Every Canadian loves to talk weather. We are all experts about the weather we know. West Coasters know about rain, Westerners from the Prairies know about Chinooks and floods, Northern areas know about short/long nights, long/short days and plenty of snow and bugs and the Maritimers know about it all in a way too painful way. Its winters like this past one that has me wondering about my choices. Of course some Canadians are still being bombarded with snow, wind and ice. But I live in Toronto – not as warm as Vancouver but mostly the envy of other Canadians, weather wise. It is a trade-off for the lack of beauty and fresh air. Today I had my 1st lovely walks of the year with my Chihuahua. Not since early December have we been out for more than 15 minutes. Each occasion I had us both so wrapped up it was hardly worth the effort. Most of the winter my dog would head for her bed when the coat and boots came out.
Usually I find myself commiserating with immigrants about our weather. Toronto is full of immigrants and my area is so thick with them I often feel why bother to travel. I’m serious – my son’s grade school offered 70 language translations and support. I didn’t even know there were 70 languages spoken. I grew up in Canada when our winters were often this harsh and since the ’80’s I have felt like I was telling fairy tales to the new immigrants. We had less in common than our accents and clothes sense indicated.

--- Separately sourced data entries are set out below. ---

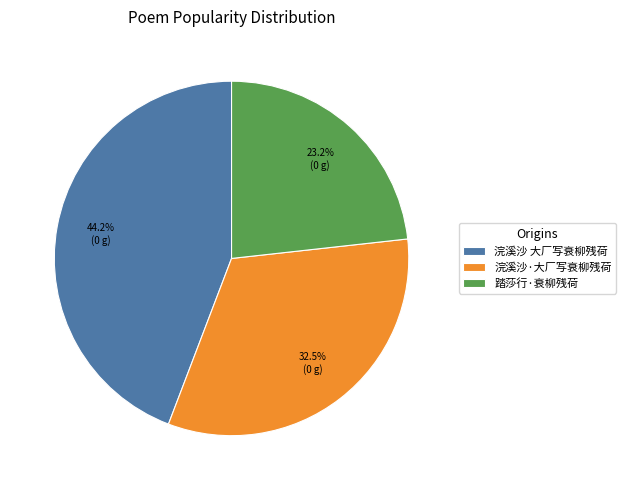

Does any single category account for the majority?

No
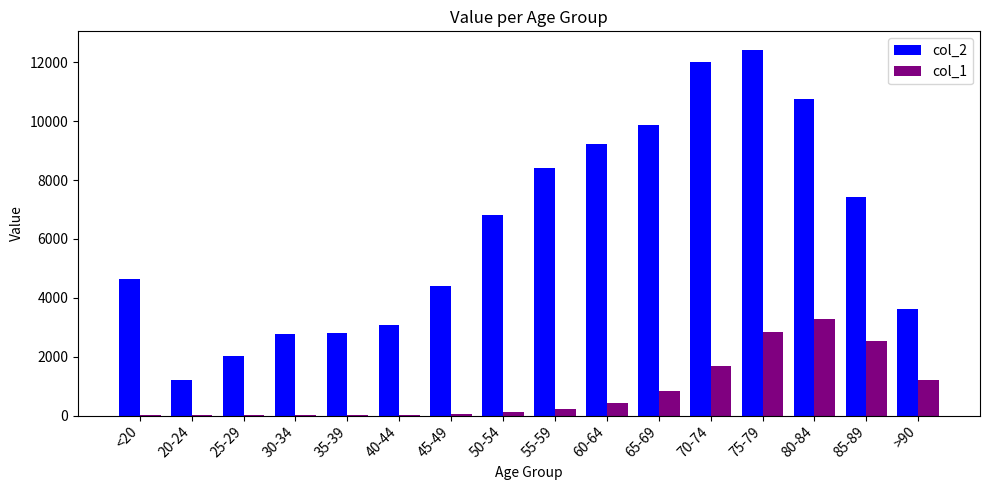

How many data points does each series have?

16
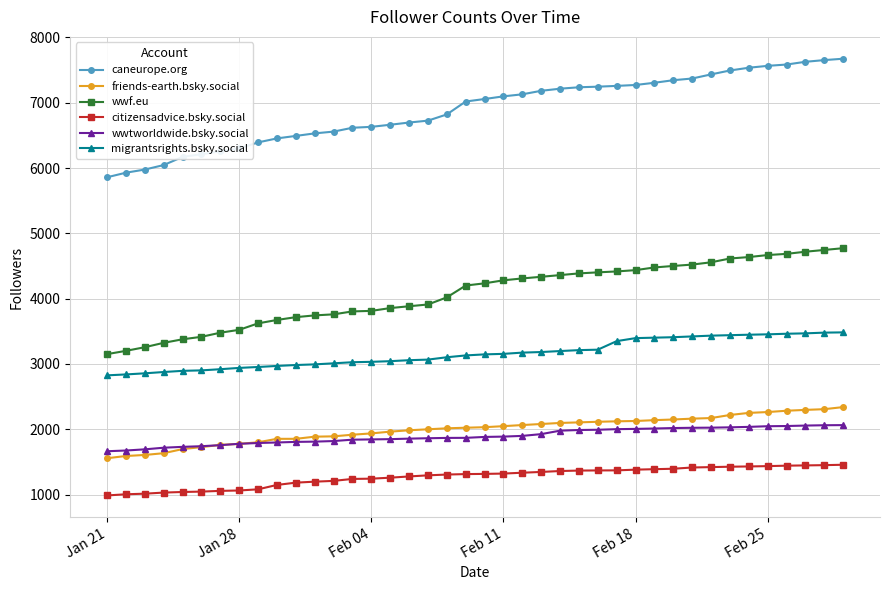

What is the maximum value shown in the chart?

7674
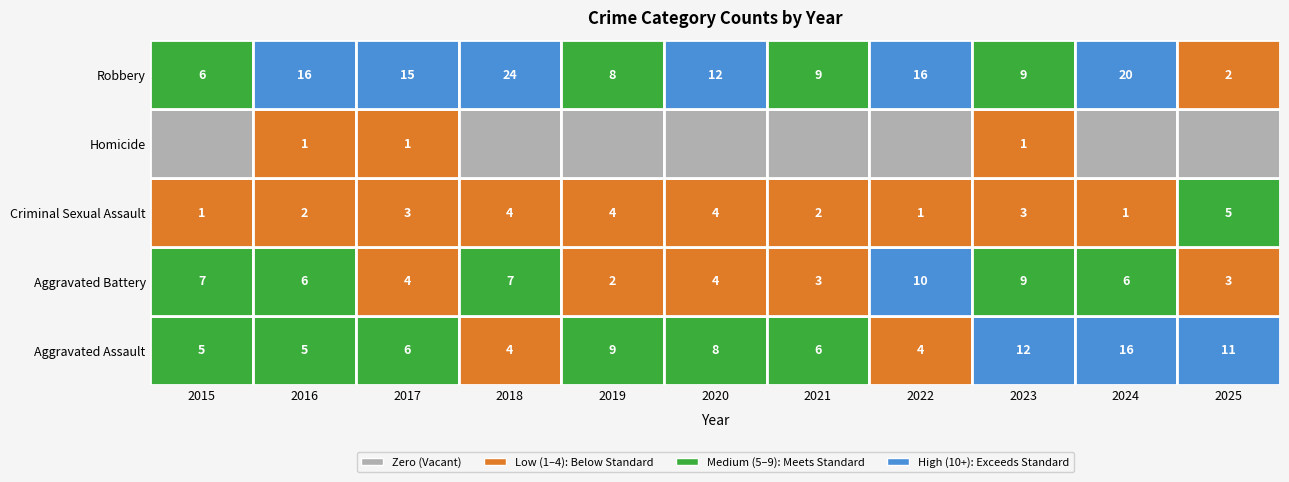

List the series in order of their overall mean, lowest first.

Homicide, Criminal Sexual Assault, Aggravated Battery, Aggravated Assault, Robbery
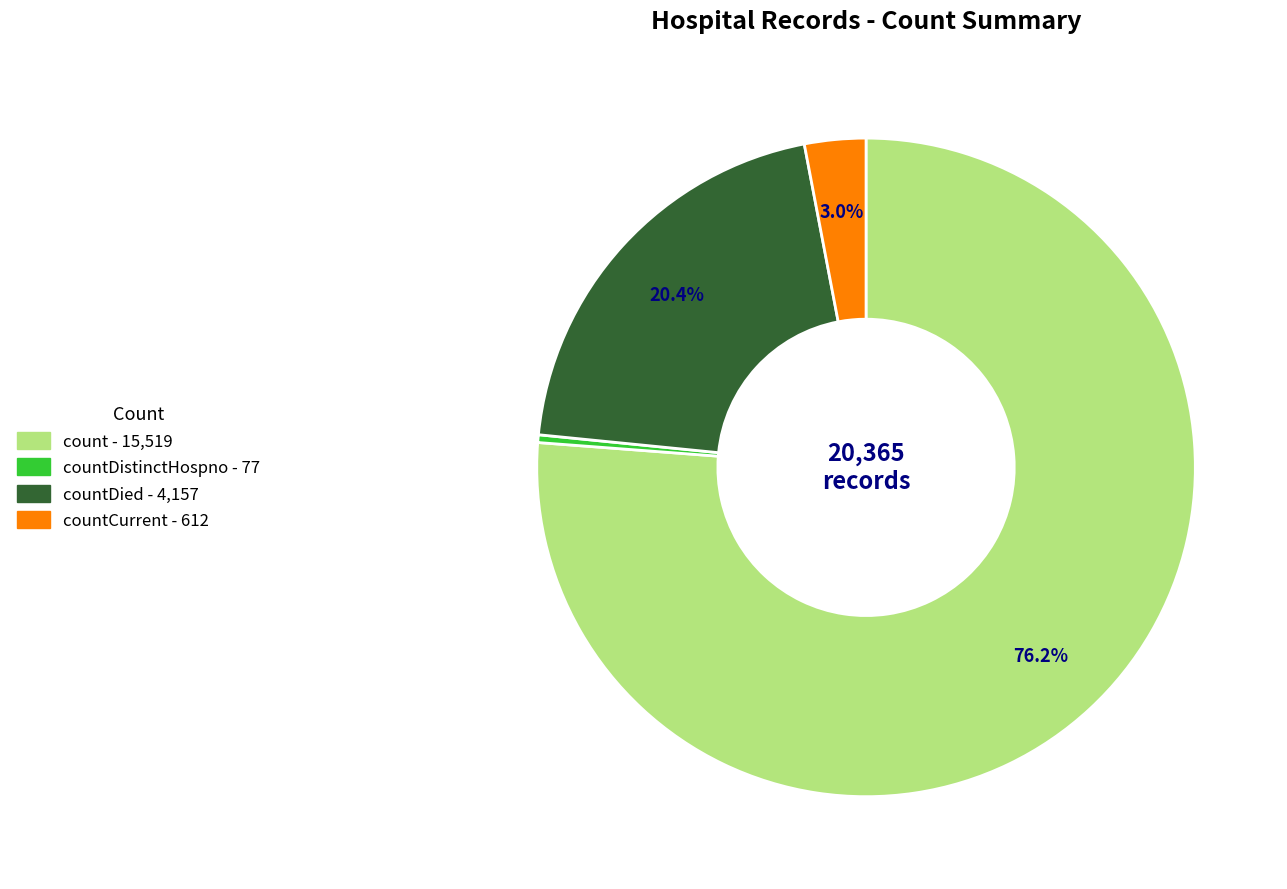

Is there any slice that represents more than half of the pie?

Yes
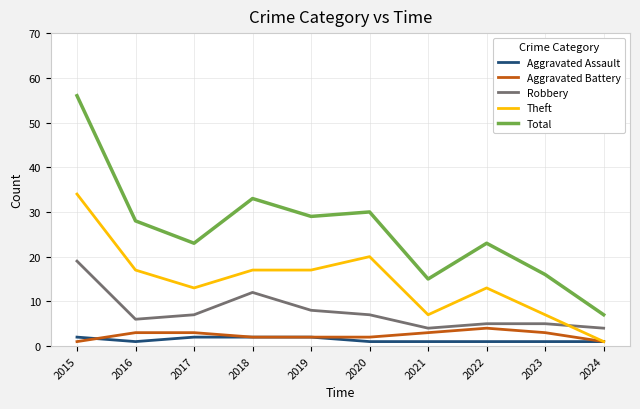

True or false: Theft has a value of 13 at 2022.

True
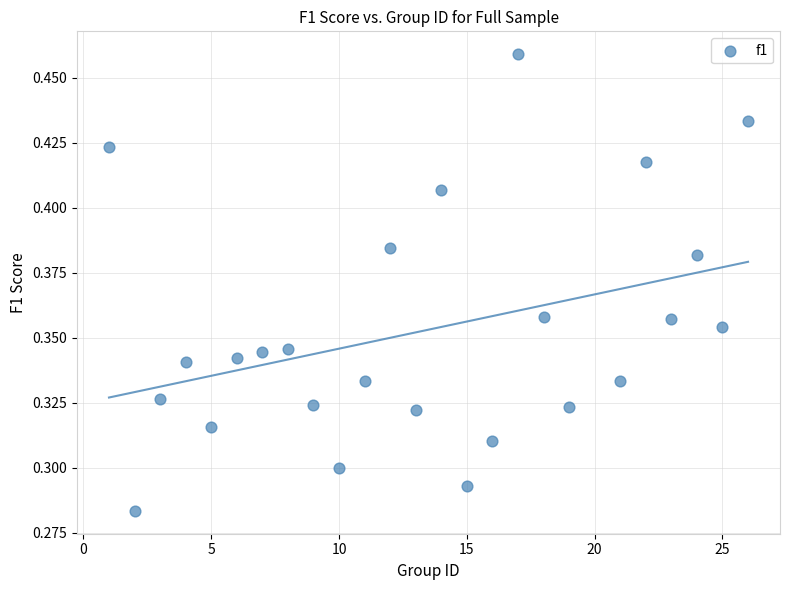

What is the range of X values (max minus min)?

25.0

This winter I can’t connect to their looks of astonishment about all the Arctic Freezes or Polar Vortexes. You get kind of racist about it – you look at certain people and you immediately judge how they are relating to the weather. Being a white Anglo-Canadian I am programed to be sensitive; to be respectful to other cultures who foolishly venture into our country. I honestly have begun to judge all people from Indian, Africa, the Caribbean and the Philippians to be ill prepared or just don’t relate. It pains me to see them walking around in the cold. Today I was talking to another small dog owner and we both were on the same page. She was a Russian immigrant. If we have anything in common – it is the weather. We both chose small dogs – we both didn’t brave the cold to take them for walks either.